Any exceptions that are being thrown by the datasource have to be handled here: if no user is present there should be a test that demonstrates that an exception is thrown when the user can't be found. A sample of this could be the
IllegalArgumentException
which is caught with the@Test(expected = IllegalArgumentException.class)
annotation.Once you have handled all your usecases for this basic unit of work, you move up a level. Here you do exactly the same, but you only handle the exceptions that come from the level right below the current one. This keeps your testing code well structured and allows you to quickly run through the architecture to find where things go wrong, instead of having to hop all over the place.
Handling a tests' valid and faulty input
At this point it should be clear how we're going to handle these exceptions. There are 2 types of input: valid input and faulty input (the input is valid in the strict sense, but it's not correct).
When you work with valid input you're setting the implicit expectancy that whatever test you write, will work.
Such a method call can look like this:
existingUserById_ShouldReturn_UserObject
. If this method fails (e.g.: an exception is thrown) then you know something went wrong and you can start digging.By adding another test (
nonExistingUserById_ShouldThrow_IllegalArgumentException
) that uses the faulty input and expects an exception you can see whether your method does what it is supposed to do with wrong input.TL;DR
You were trying to do two things in your test: check for valid and faulty input. By splitting this into two method that each do one thing, you will have much clearer tests and a much better overview of where things go wrong.
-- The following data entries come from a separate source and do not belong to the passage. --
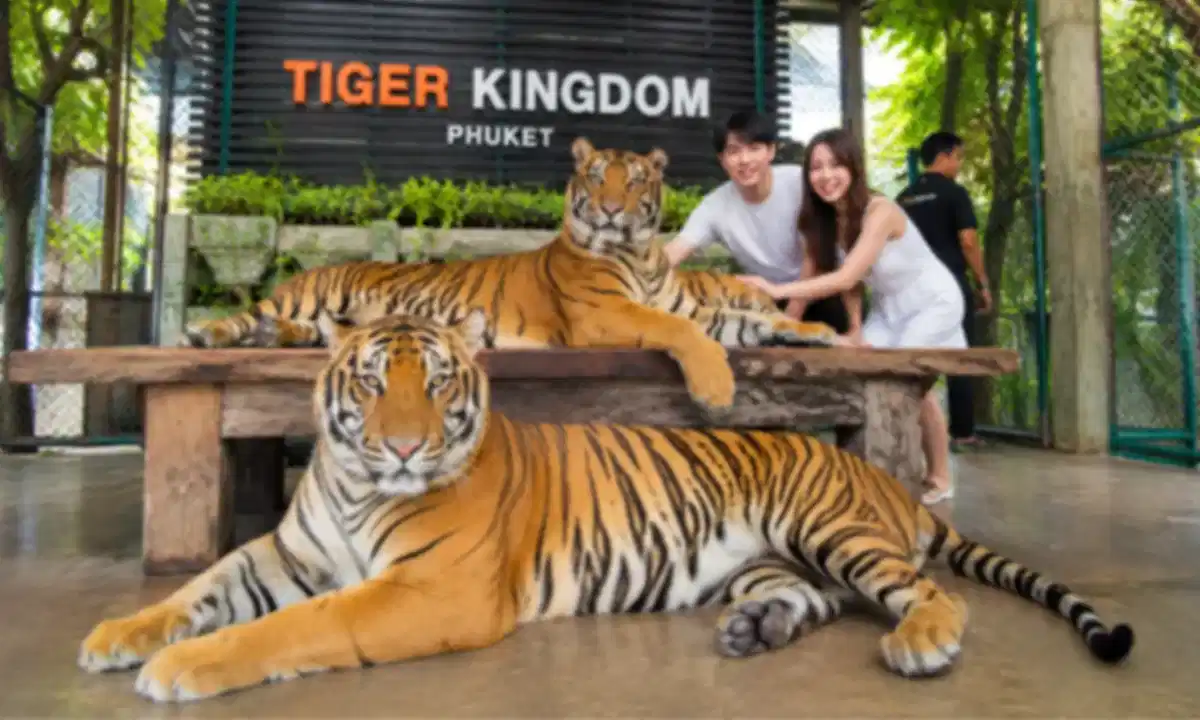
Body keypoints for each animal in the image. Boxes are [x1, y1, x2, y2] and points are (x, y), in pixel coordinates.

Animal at [80, 311, 1134, 704]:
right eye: (375, 383)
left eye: (437, 384)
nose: (407, 446)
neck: (353, 483)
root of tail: (881, 484)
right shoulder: (284, 554)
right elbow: (201, 589)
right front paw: (119, 635)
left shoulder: (429, 592)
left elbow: (294, 626)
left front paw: (180, 667)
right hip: (770, 554)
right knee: (821, 596)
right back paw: (755, 628)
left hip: (828, 525)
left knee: (921, 590)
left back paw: (922, 642)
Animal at [179, 137, 837, 412]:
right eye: (597, 176)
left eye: (635, 181)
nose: (612, 209)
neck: (640, 253)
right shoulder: (610, 315)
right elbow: (689, 336)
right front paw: (716, 390)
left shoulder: (688, 305)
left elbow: (742, 319)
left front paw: (815, 333)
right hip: (301, 297)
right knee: (246, 315)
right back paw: (205, 334)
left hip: (324, 320)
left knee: (302, 332)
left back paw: (270, 339)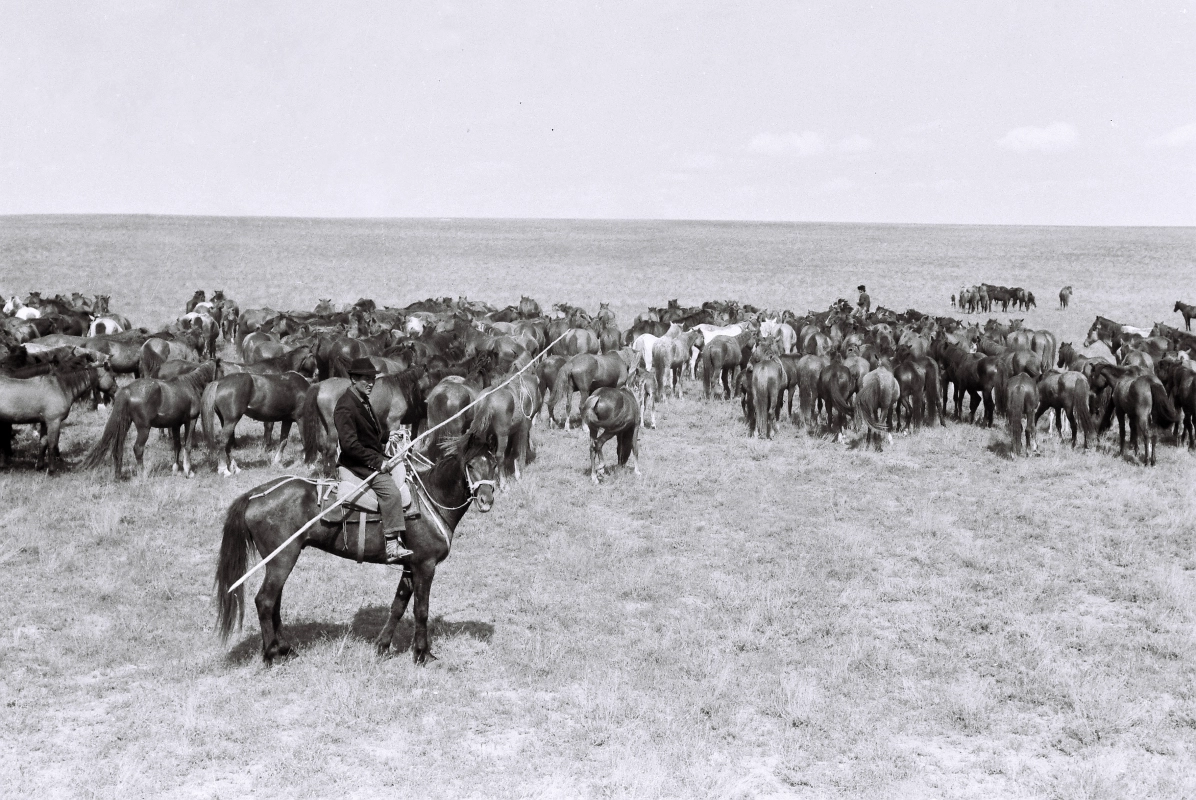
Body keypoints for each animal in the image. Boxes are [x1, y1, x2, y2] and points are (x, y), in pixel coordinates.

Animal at [82, 358, 220, 478]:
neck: (191, 385)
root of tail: (127, 390)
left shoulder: (175, 424)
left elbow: (177, 445)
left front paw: (176, 469)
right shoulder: (191, 420)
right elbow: (188, 445)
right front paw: (188, 471)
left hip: (125, 424)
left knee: (118, 447)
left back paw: (118, 475)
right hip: (144, 429)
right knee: (138, 448)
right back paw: (142, 474)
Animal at [214, 432, 495, 664]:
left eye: (492, 463)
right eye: (470, 465)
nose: (486, 500)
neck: (431, 500)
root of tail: (255, 495)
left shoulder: (409, 566)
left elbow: (398, 606)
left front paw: (382, 647)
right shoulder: (424, 566)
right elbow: (421, 610)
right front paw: (422, 655)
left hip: (278, 561)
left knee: (274, 603)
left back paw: (285, 649)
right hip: (282, 559)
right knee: (264, 601)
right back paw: (272, 654)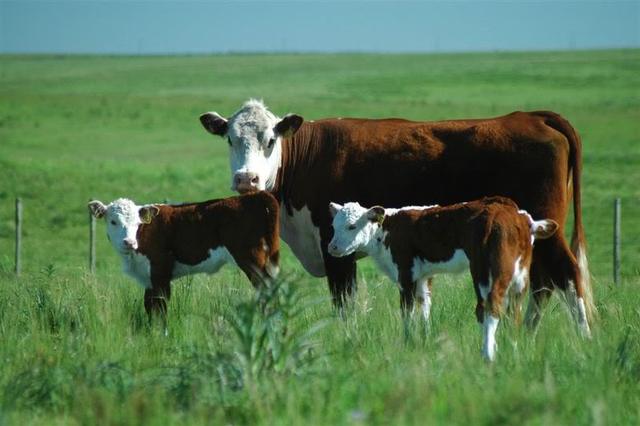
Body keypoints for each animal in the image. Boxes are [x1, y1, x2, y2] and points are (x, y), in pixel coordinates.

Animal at [87, 191, 280, 316]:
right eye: (113, 221)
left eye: (137, 222)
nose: (129, 242)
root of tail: (256, 196)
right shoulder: (148, 279)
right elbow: (149, 306)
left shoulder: (160, 272)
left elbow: (160, 308)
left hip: (252, 259)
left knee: (267, 289)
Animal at [199, 99, 593, 335]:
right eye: (230, 139)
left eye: (269, 140)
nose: (246, 179)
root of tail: (533, 116)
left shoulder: (335, 247)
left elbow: (344, 302)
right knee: (544, 282)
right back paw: (527, 333)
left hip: (546, 226)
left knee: (567, 274)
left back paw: (584, 338)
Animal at [327, 197, 559, 360]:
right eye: (334, 226)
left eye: (351, 226)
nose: (332, 247)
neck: (387, 230)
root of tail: (512, 214)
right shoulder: (423, 276)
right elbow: (425, 305)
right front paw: (425, 339)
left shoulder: (405, 272)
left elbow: (407, 310)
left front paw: (407, 342)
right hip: (519, 275)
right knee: (514, 311)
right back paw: (513, 349)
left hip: (485, 270)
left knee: (488, 306)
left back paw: (488, 354)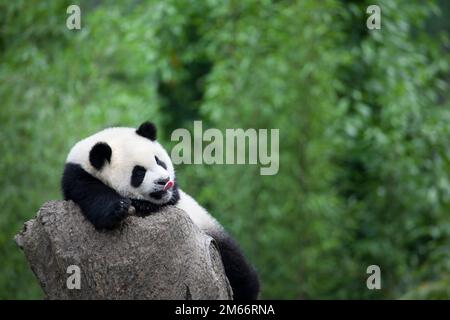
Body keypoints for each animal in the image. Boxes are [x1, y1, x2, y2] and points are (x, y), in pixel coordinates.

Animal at [61, 120, 258, 300]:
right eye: (138, 172)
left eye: (159, 161)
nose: (164, 181)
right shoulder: (77, 175)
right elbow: (89, 192)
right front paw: (118, 208)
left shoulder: (175, 195)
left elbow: (172, 198)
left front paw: (143, 204)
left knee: (237, 265)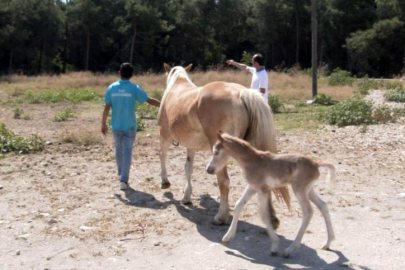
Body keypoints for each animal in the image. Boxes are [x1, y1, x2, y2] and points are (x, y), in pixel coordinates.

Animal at [156, 63, 288, 226]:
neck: (177, 83)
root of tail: (241, 93)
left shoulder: (165, 135)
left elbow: (162, 155)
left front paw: (165, 182)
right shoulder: (191, 146)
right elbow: (188, 168)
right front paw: (186, 196)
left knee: (223, 180)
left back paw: (221, 217)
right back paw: (271, 218)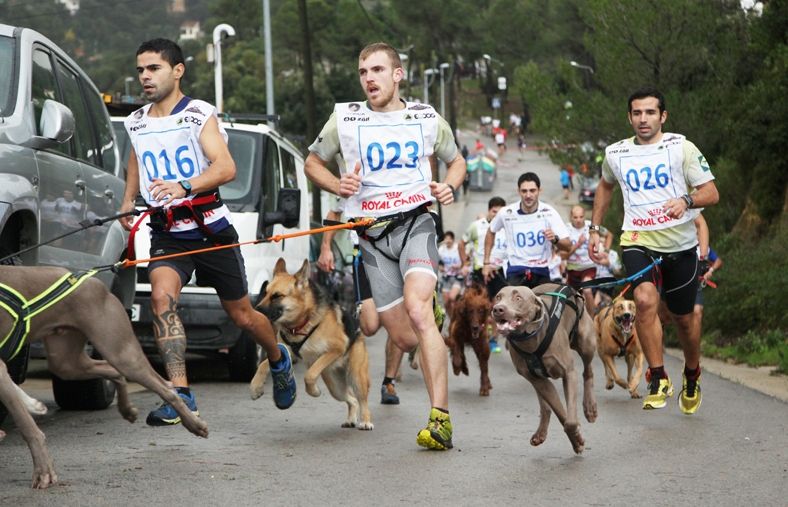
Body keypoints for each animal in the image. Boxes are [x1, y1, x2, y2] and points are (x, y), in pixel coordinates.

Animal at [0, 266, 209, 488]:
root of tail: (92, 279)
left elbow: (26, 425)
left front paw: (43, 472)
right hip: (66, 360)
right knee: (113, 371)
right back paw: (127, 410)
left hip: (119, 350)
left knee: (166, 387)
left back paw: (195, 425)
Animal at [252, 260, 376, 430]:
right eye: (265, 293)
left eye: (277, 296)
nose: (256, 310)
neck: (302, 323)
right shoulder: (284, 352)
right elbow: (263, 365)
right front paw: (255, 387)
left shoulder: (336, 349)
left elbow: (309, 375)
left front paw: (314, 391)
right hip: (335, 387)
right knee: (352, 399)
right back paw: (351, 419)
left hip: (356, 377)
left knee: (363, 400)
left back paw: (365, 421)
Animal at [492, 284, 596, 454]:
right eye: (498, 297)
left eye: (518, 298)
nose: (498, 309)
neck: (530, 339)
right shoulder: (537, 379)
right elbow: (562, 415)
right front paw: (576, 440)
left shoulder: (569, 372)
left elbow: (570, 421)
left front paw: (577, 438)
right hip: (538, 381)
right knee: (545, 407)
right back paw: (540, 433)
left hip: (586, 343)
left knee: (588, 371)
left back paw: (590, 408)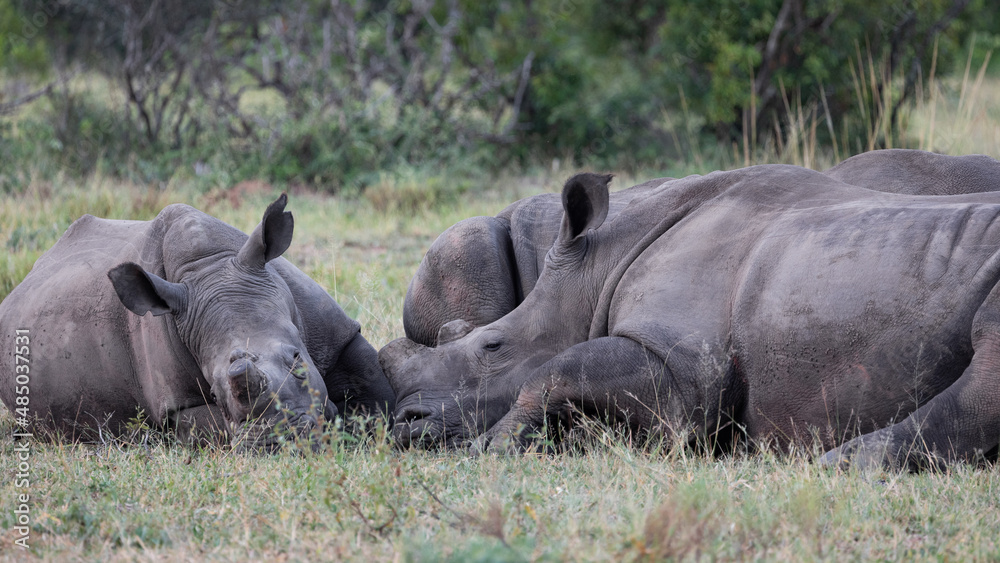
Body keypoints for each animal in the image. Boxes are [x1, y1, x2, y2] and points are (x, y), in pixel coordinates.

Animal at [0, 195, 394, 449]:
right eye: (215, 393)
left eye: (297, 360)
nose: (284, 441)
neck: (209, 266)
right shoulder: (176, 405)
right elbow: (210, 427)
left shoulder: (334, 330)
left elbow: (373, 383)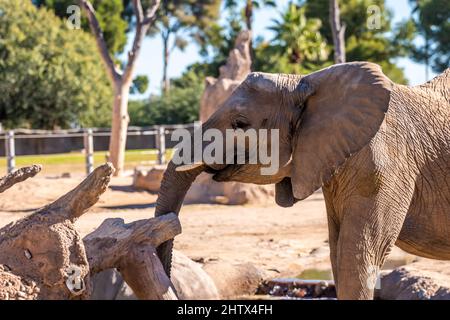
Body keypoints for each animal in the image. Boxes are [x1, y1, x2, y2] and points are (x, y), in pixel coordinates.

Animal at [156, 62, 450, 300]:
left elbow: (357, 257)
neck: (304, 82)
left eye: (240, 123)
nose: (172, 225)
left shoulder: (384, 165)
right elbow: (337, 253)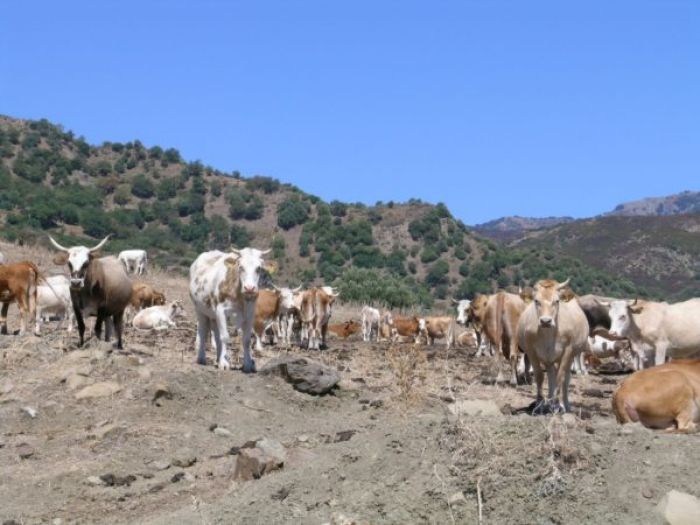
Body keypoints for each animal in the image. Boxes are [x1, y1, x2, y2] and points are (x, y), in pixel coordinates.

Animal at [516, 278, 588, 414]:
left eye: (556, 301)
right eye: (536, 301)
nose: (545, 321)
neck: (548, 334)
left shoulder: (567, 351)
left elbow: (560, 377)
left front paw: (557, 405)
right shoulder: (531, 351)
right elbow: (540, 377)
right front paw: (540, 404)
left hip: (570, 356)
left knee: (565, 378)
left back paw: (564, 405)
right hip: (548, 359)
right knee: (551, 376)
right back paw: (548, 403)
By keeping the layered unit of works in mind you can also reduce the amount of tests you need for a layer that is higher in the hierarchy because you don't have to account for every thing that might have gone wrong in the lower layers: the layers below the current one are a virtual guarantee that your dependencies work and if something goes wrong, it's in your current layer (assuming the lower layers don't throw any errors themselves).